The analysis of TFBS polymorphisms between Andean and Mesoamerican accessions, as well as those arising from domestication within each gene pool, may provide valuable insights into the genetic mechanisms underlying the observed differences in starch content. To explore this issue, we examined the genome sequences of 125 accessions across six genotypic groups: breeding Andean [15], breeding Mesoamerican [3], cultivar Andean [19], cultivar Mesoamerican [26], landrace Andean [29], landrace Mesoamerican [21], and wild Andean [12]. Figure 5 presents the overall number of conserved TFBSs containing polymorphisms across all analyzed accessions. Out of the 20 tested starch genes, the promoters of 8 genes contained polymorphisms within predicted conserved TFBSs, including AGPase, 3 starch synthases, 2 glucanohydrolases, phosphoglucomutase, and pullulanase. In total, 16 polymorphisms were identified across all samples, affecting 20 conserved TFBSs. The TF families whose binding sites are impacted by these polymorphisms across different accessions include RAV, ARF, C2H2, YABBY, ERF, LBD, NAC, and AP2.

Fig. 5
figure 5

Genetic variants in conserved TFBSs of starch biosynthesis genes in the context of starch biosynthesis pathway

Full size image

The bar plots represent the number of polymorphisms across all samples for various gene groups involved in different stages of the starch biosynthesis pathway, which are affected by genetic pool evolution.
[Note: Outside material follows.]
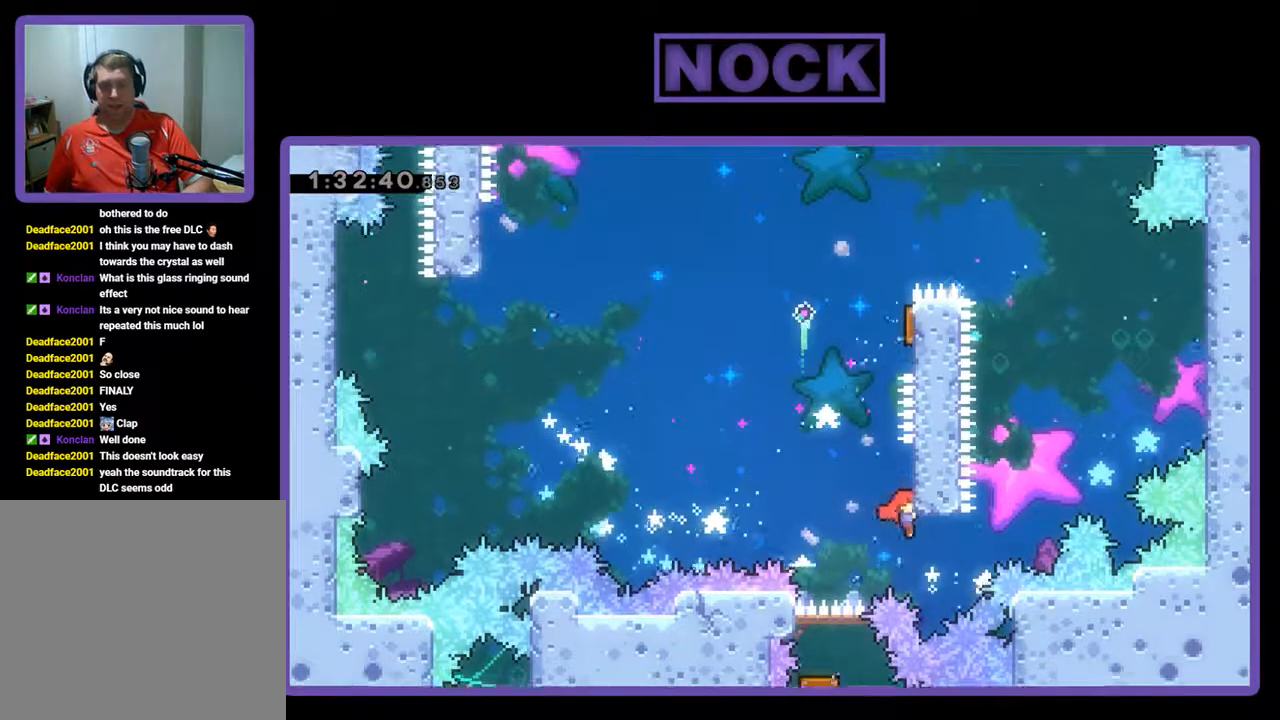
{"buttons": ["CROSS", "R2", "DPAD_UP", "DPAD_LEFT"], "left_stick": "center", "events": [[167, "DPAD_RIGHT", "up"], [233, "DPAD_UP", "up"], [367, "CROSS", "down"], [367, "DPAD_LEFT", "down"], [500, "DPAD_UP", "down"]]}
The gene groups include phosphoglucomutase, glucose-1-phosphate adenylyl transferase (AGPase), starch synthase, and two debranching enzymes (pullulanase and glucanohydrolase) and exhibit genetic variation within conserved transcription factor binding sites (TFBSs).

Since the reference genome used in this study was derived from the Andean landrace accession (G19833), only one landrace accession exhibited polymorphism within the conserved TFBS (Pvulgaris_442_v2.1:11.3960161 A > T). This SNP, located in the promoter of the glucose-1-phosphate adenylyltransferase (AGPase) gene, lies within a TFBS associated with the RAV transcription factor family (c.-200-193). Notably, all 50 Mesoamerican accessions shared this SNP, whereas only 6 out of 75 Andean accessions carried this variation. Although RAV transcription factors, a subgroup within the APATELA2 family, are known to regulate starch biosynthesis [44], a direct link between RAV and AGPase has not been previously reported. The high prevalence of this SNP in the Mesoamerican gene pool suggests it may contribute to the differences in starch biosynthesis between Andean and Mesoamerican accessions.
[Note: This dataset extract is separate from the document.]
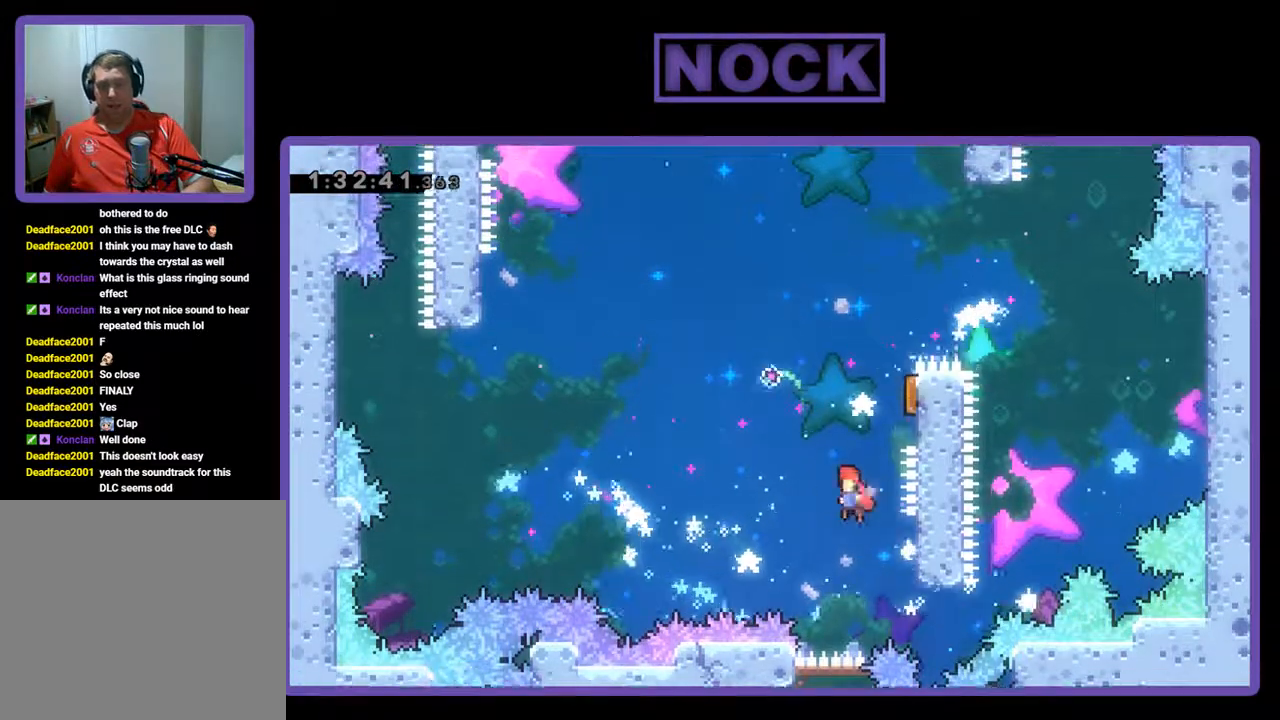
{"buttons": ["R2", "DPAD_RIGHT"], "left_stick": "center", "events": [[33, "CROSS", "up"], [67, "DPAD_LEFT", "up"], [100, "DPAD_RIGHT", "down"], [233, "CIRCLE", "down"], [433, "CIRCLE", "up"], [433, "DPAD_UP", "up"]]}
Another distinguishing genetic variation (Pvulgaris_442_v2.1:4.3458171 A > G) between the Andean and Mesoamerican accessions was located in the promoter of the starch synthase gene Phvul.004G029100, affecting TFBSs for ARF (c.-136-127) and C2H2 (c.-129-118) transcription factors. This SNP is present in 10 out of 74 Andean and all 50 Mesoamerican accessions. A third notable variation (Pvulgaris_442_v2.1:9.10085100_10085134delATATTGTAATAATAATTCTACGGATAAAAAGTAT), located in the promoter of the starch synthase gene Pvul.009G052100, was observed in 39 out of 50 Mesoamerican accessions compared to only 1 out of 75 Andean accessions. This deletion affects a conserved TFBS for YABBY (c.-340-331) transcription factors. To date, there is no evidence suggesting that ARF, C2H2, or YABBY transcription factors regulate the expression of starch synthase genes. Additionally, we did not observe any significant genetic variation in conserved TFBSs between wild and domesticated accessions.

A complete list of SNPs is provided in Supplementary Table 6.

Our findings suggest that specific genetic variations, particularly those prevalent in the Mesoamerican gene pool, may play a significant role in starch biosynthesis regulation, potentially influencing the distinct starch content observed between the two gene pools. However, no major TFBS polymorphisms were detected between wild and domesticated accessions, indicating that these regulatory changes are more closely associated with the divergence between the Andean and Mesoamerican gene pools rather than domestication alone.

Discussion

This study addressed the identification of conserved transcription factor binding sites (TFBS) in P. vulgaris employing a comparative genomics approach. Using this approach, we annotated a total of 219,742 TFBS in 12,632 P. vulgaris genes; approximately 43% of the annotated genes represent an unprecedented source of potential gene regulatory data for the common bean. This data set can be queried by inputting a user-provided list of bean genes with code provided in this study (https://github.com/ConesaLab/beanTFBSs). The output consists of a TF regulatory report that includes TFBS, promoter maps, heatmaps with conserved motif frequencies and TF co-occurrence networks (illustrated in Fig. 4A-F). The occurrence of each TF family was assessed against the entire genome occurrence using a binomial test. This information supports the generation and testing of hypotheses regarding the relationship between a gene and a TF family, offering insights into possible false positives.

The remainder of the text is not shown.